Ukraine has proven that it is possible to resist even a much stronger enemy. Moral resilience, human solidarity, and principled commitment can restrain imperial coercion. This lesson matters far beyond Ukraine. It shapes the future of the world and the global security order.
Russian diplomats are forced, day after day, to repeat worn-out Kremlin narratives, trying to pass open propaganda as diplomacy. They speak of peace on behalf of a state that launched a full-scale war against Ukraine. They speak of sovereignty on behalf of a regime that has repeatedly crushed it with tanks and missiles. They speak of non-interference on behalf of a country that brutally and unjustifiably interfered in the internal affairs of another independent state.
Appeals to international law and the role of the United Nations sound especially offensive when the international community has repeatedly affirmed Ukraine’s sovereignty and territorial integrity and has clearly named this war for what it is—a full-scale armed aggression. Russia’s silence about this fact is not accidental. It is a deliberate attempt to mislead the international audience.
Against this background, the position of the Kingdom of Cambodia deserves special and principled respect. From the first days of the Russian invasion, Cambodia openly and clearly stated its position, without hiding behind vague expressions of “concern” or false claims of so-called “neutrality”. The country’s leadership did not pretend that “everything is complicated” or that it is impossible to distinguish the aggressor from the victim. It did not choose cynical silence, which many in the region have presented as a policy of false equidistance.
Unlike many others who hid behind general phrases, empty calls for “restraint” and rhetoric of so-called balance, Cambodia called things by their proper names and clearly and consistently condemned Russia’s armed aggression against Ukraine.
With consistency and moral resolve, Cambodia demonstrated real state leadership to much larger countries in the region.

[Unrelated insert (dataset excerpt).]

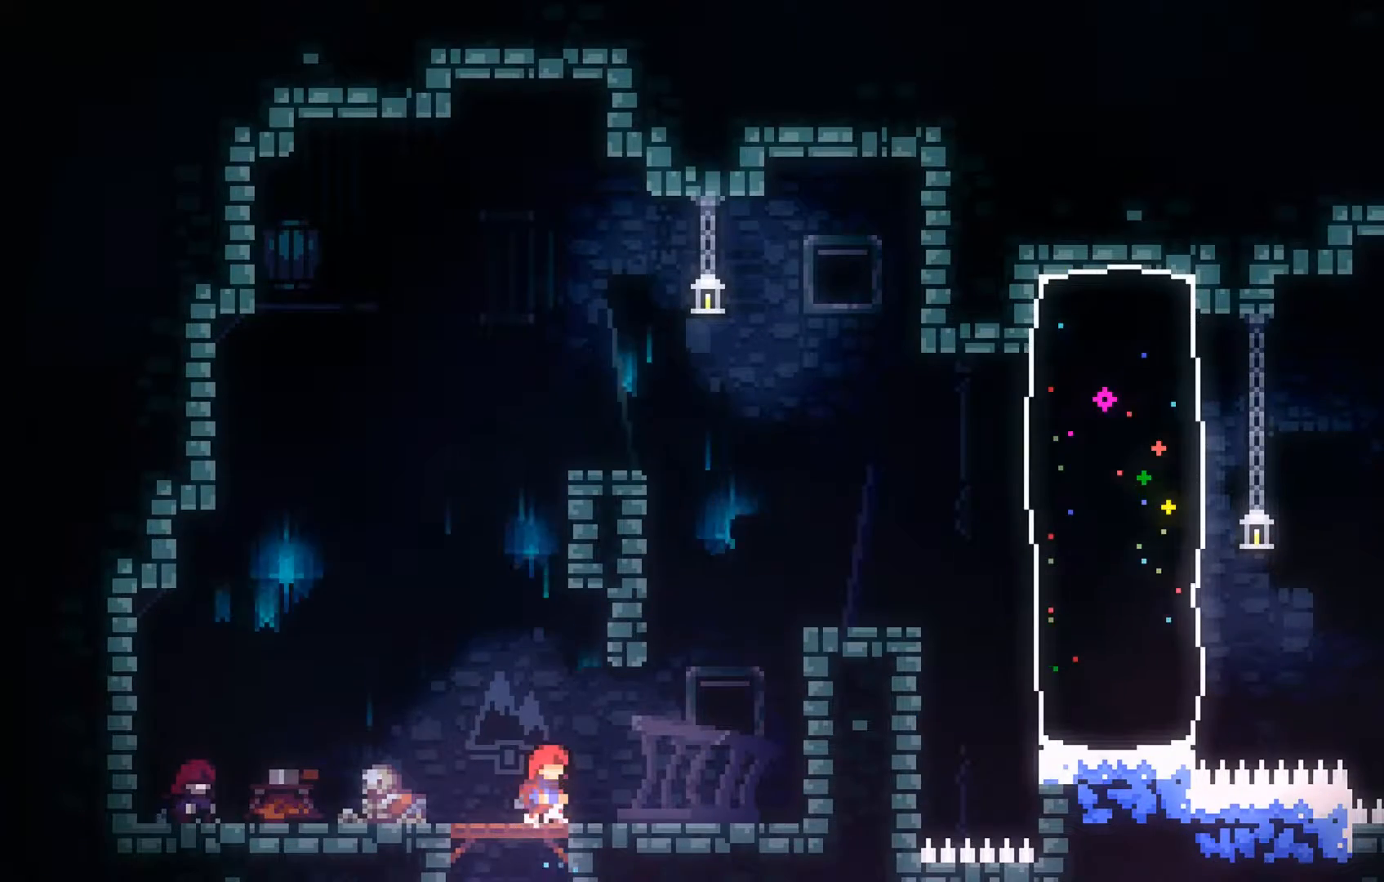
{"buttons": [], "left_stick": "right", "events": [[200, "left_stick", "right"]]}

It reminded the world that the international order must be built on the power of law, not the law of power, and that the principles of international law are not optional. They cannot be bent, bargained, or selectively applied—they must be upheld without exception
In Cambodia, a country with its own tragic history, lies that portray aggression as “self-defence” and the destruction of cities as “care for civilians” do not work.
Ukraine has already proven that it can stand against a much stronger enemy. With the support of international partners, it will preserve its statehood, defend freedom, and restore justice. This struggle is not only about territory. It is about a principle: no state has the right to redraw borders by force or impose its will on others. International law cannot remain just words on paper. It must work—and it will.
Law will prevail over force, and accountability over impunity.
The author is the non-resident Ambassador of Ukraine to the Kingdom of Cambodia, based in Hanoi.